→ WORK INSTRUCTION: Write out every line of the data below verbatim, leaving out the pictures.

→ DATA TO PROCESS:

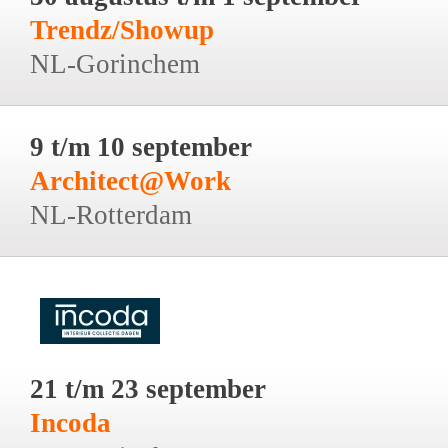
Trendz/Showup
NL-Gorinchem
9 t/m 10 september
Architect@Work
NL-Rotterdam
21 t/m 23 september
Incoda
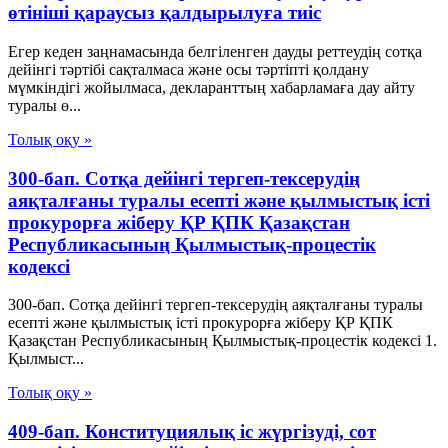
өтініші қараусыз қалдырылуға тиіс
Егер кеден заңнамасында белгіленген дауды реттеудің сотқа
дейінгі тәртібі сақталмаса және осы тәртіпті қолдану
мүмкіндігі жойылмаса, декларанттың хабарламаға дау айту
туралы ө...
Толық оқу »
300-бап. Сотқа дейінгі тергеп-тексерудің
аяқталғаны туралы есепті және қылмыстық істі
прокурорға жіберу ҚР ҚПК Қазақстан
Республикасының Қылмыстық-процестік
кодексi
300-бап. Сотқа дейінгі тергеп-тексерудің аяқталғаны туралы
есепті және қылмыстық істі прокурорға жіберу ҚР ҚПК
Қазақстан Республикасының Қылмыстық-процестік кодексi 1.
Қылмыст...
Толық оқу »
409-бап. Конституциялық іс жүргізуді, сот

→ RESULT OF THE TASK:
Trendz/Showup
NL-Gorinchem
9 t/m 10 september
Architect@Work
NL-Rotterdam
21 t/m 23 september
Incoda
өтініші қараусыз қалдырылуға тиіс
Егер кеден заңнамасында белгіленген дауды реттеудің сотқа
дейінгі тәртібі сақталмаса және осы тәртіпті қолдану
мүмкіндігі жойылмаса, декларанттың хабарламаға дау айту
туралы ө...
Толық оқу »
300-бап. Сотқа дейінгі тергеп-тексерудің
аяқталғаны туралы есепті және қылмыстық істі
прокурорға жіберу ҚР ҚПК Қазақстан
Республикасының Қылмыстық-процестік
кодексi
300-бап. Сотқа дейінгі тергеп-тексерудің аяқталғаны туралы
есепті және қылмыстық істі прокурорға жіберу ҚР ҚПК
Қазақстан Республикасының Қылмыстық-процестік кодексi 1.
Қылмыст...
Толық оқу »
409-бап. Конституциялық іс жүргізуді, сот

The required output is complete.